Di simile parere anche Eurofer (European Steel Association) che non nasconde il timore che la corsa verso la sostenibilità intrapresa dall’Europa affossi la produzione di acciaio nel continente, a vantaggio dei produttori asiatici. Colpita dal dumping cinese e dai dazi statunitensi, poi dalla pandemia, l’industria siderurgica europea – e quindi anche italiana – secondo l’Eurofer, ci metterà almeno due anni per riprendersi ma potrebbe essere proprio la carbon neutrality, assieme ad una carbon tax alle frontiere europee, ad accelerare il suo recupero.
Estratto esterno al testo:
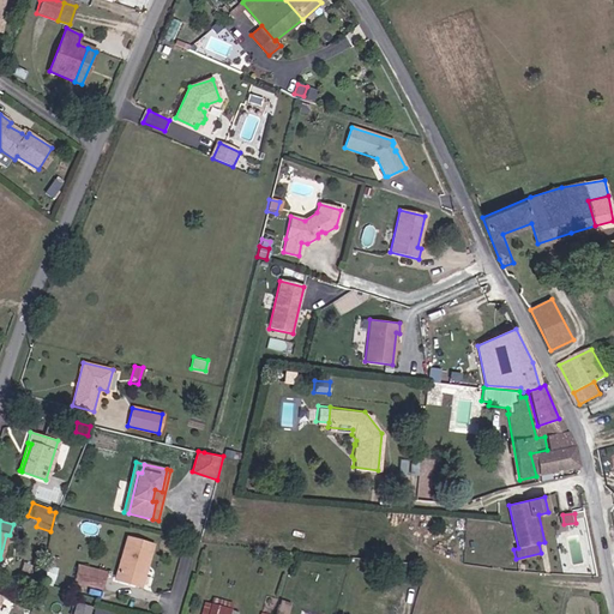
[(114,578),(137,585),(142,563),(148,565),(154,545),(126,536),(114,578)]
È proprio con questo intento che è stato proposto, sempre da Eurofer, un “Green Deal per l’acciaio” con l’ambizione di ridurre le emissioni di CO2 del 30% entro il 2030 rispetto ai livelli del 2018 – o del 55% rispetto al 1990 – e di avvicinarsi alla carbon neutrality entro il 2050. Iniziato a gennaio 2020 con un budget disponibile di 1,247,660 di euro, questo patto comprende interventi decisivi in quattro principali aree tra cui anche quella tecnologica, riconoscendo il digitale come un elemento fondamentale per definire e avviare percorsi a medio e a lungo termine per la decarbonizzazione dell’industria siderurgica dell’Unione Europea. Centrale sarà anche il ruolo della politica e per sapere come muoversi nei prossimi mesi basta guardare al nostro competitor principale in ambito europeo, la Germania, dove il governo ha sviluppato un piano di azione assieme alle aziende e con esse sta approntando gli strumenti per realizzarlo all’insegna della forza, della determinazione e di una grande teutonica concretezza.